Microsoft Fixes Security Flaw in MFA Implementation,Attackers to Attempt Over a Million Logins in Short Order

Please note: The vulnerability discussed in this article may not be related to the recent surge of failed login attempts and numerous login requests experienced by Microsoft account holders and users of the Microsoft Authenticator. The descriptions of the incidents do not align.

Researchers at Oasis Security recently disclosed a significant vulnerability, dubbed AuthQuake, in Microsoft's implementation of Multi-Factor Authentication (MFA). The disclosure comes after the flaw was reported to Microsoft in June, and the company has since remedied the issue.

This vulnerability allowed attackers to bypass security measures and gain access to victims' accounts with alarming ease. The bypass could be completed in about an hour without any interaction from the user, generating no notifications nor alerts of failed login attempts to the account owner.

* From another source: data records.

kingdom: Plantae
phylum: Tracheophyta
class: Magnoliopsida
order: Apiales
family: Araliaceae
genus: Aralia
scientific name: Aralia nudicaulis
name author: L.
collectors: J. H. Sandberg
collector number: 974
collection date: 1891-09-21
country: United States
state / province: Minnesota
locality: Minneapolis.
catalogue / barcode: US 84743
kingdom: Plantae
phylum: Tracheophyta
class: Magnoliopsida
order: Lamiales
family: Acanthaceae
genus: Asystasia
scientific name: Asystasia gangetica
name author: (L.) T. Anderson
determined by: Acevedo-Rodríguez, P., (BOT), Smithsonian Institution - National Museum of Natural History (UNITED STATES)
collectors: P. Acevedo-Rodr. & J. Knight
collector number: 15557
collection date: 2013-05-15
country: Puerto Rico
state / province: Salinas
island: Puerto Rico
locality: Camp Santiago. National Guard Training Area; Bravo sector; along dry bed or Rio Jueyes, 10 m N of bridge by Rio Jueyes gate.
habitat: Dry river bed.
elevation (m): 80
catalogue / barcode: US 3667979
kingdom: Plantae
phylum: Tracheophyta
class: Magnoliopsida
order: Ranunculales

Microsoft's MFA system involves a 6-digit TOTP (Time-Based One-Time Password), which usually rotates every 30 seconds. Under normal circumstances, a code older than 30 seconds would be invalid.

However, the platform may extend the validity period of these codes beyond 30 seconds to accommodate network delays and user response times. Microsoft set this period to three minutes, not thirty seconds, marking the first issue.

The second issue arises from Microsoft's security policy, which allows up to 10 consecutive login attempts in a single session before locking the session. However, this policy lacked rate limiting for one-time passwords, combined with the extended time intervals.

Researchers demonstrated that by quickly initiating new sessions, they could enumerate and attempt brute-force attacks with up to a million common passwords without triggering any failed login alerts to the user.

After reporting the vulnerability, Microsoft worked with the researchers to implement a fix in September, including stricter rate limiting that locks out attackers after several failed attempts for half a day.

While the researchers are not yet ready to reveal full details of the vulnerability, the issue has been resolved, and detailed disclosures and exploitation processes are expected to be shared with the cybersecurity community for further study.